Price Realized: $ 1,140
?Final Price Realized includes Buyer’s Premium added to Hammer Price
Estimate: $ 1,500 - $ 2,500
(SLAVERY AND ABOLITION.) ALBRIGHT, GEORGE WASHINGTON. Carte-de-Visite by E. von Seutter. the subject's name, the date this photograph was taken and the subject's age, in ink on the reverse. Jackson, MISS, 1875

Additional Details

Rare carte-de-visite photograph of George Washington Albright (1846-circa 1940?) born a slave in Mississippi. Albright learned to read and write at an early age and was active in the slave underground though remaining in slavery. Following the Civil War, he studied in a freedman''s school and married one of its white teachers. In 1873, Albright was elected to the Mississippi Legislature on the Republican ticket headed by radical white Adelbert Ames.
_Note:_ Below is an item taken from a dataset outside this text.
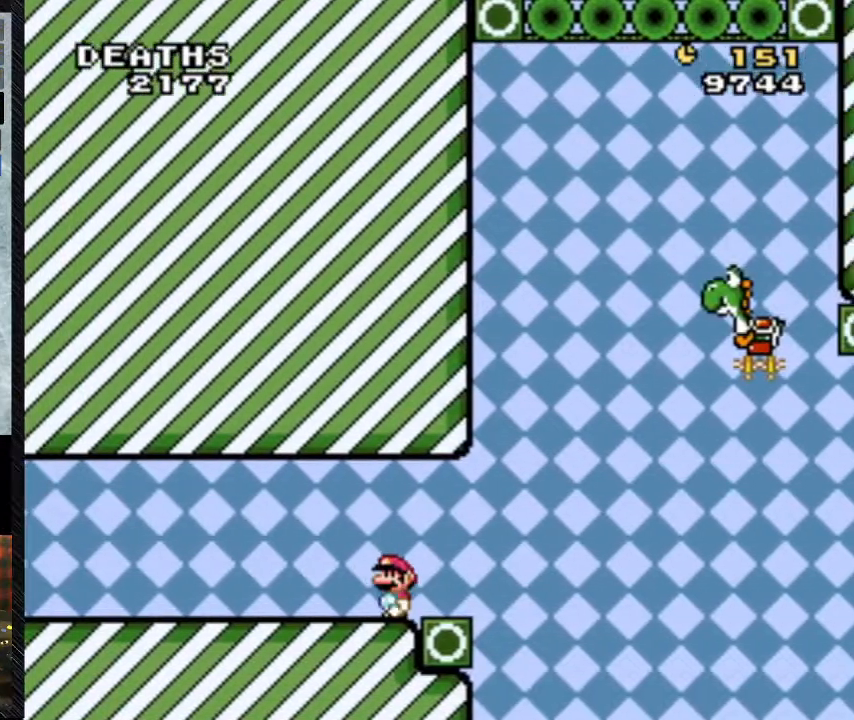
{"buttons": [], "events": [[33, "DPAD_LEFT", "up"], [433, "Y", "up"]]}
Albright was one of nine African-Americans in the thirty-seven member State Senate.
Albright and his black colleagues in the Mississippi Senate achieved significant victories in the areas of Civil Rights and Education. During the violent elections of 1875, Albright was named by governor Ames to head an armed black militia to protect black voters. This incensed whites and Albright and other black legislators were targeted by the Klan, several injured and one killed. By 1879, the Democrats had regained control in the South and Albright retired from politics. He was last heard of in 1937 when the Daily Worker did a feature on him. In that article, Albright explained that he and many other blacks had abandoned the Republican Party because it had "turned against the common fellow." He now supported the Communist party and its candidate, James Ford.